[[ DATA EXCERPTS, beginning ]]

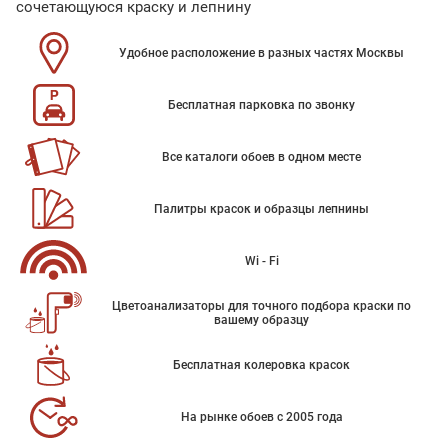
сочетающуюся краску и лепнину
Удобное расположение в разных частях Москвы
Бесплатная парковка по звонку
Все каталоги обоев в одном месте
Палитры красок и образцы лепнины
Wi - Fi
Цветоанализаторы для точного подбора краски по
вашему образцу
Бесплатная колеровка красок
На рынке обоев с 2005 года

[[ DATA EXCERPTS, end ]]

WHAT TO DO >> Transcribe each entry precisely as given, leaving the pictures out.

EXPECTED ANSWER >>
сочетающуюся краску и лепнину
Удобное расположение в разных частях Москвы
Бесплатная парковка по звонку
Все каталоги обоев в одном месте
Палитры красок и образцы лепнины
Wi - Fi
Цветоанализаторы для точного подбора краски по
вашему образцу
Бесплатная колеровка красок
На рынке обоев с 2005 года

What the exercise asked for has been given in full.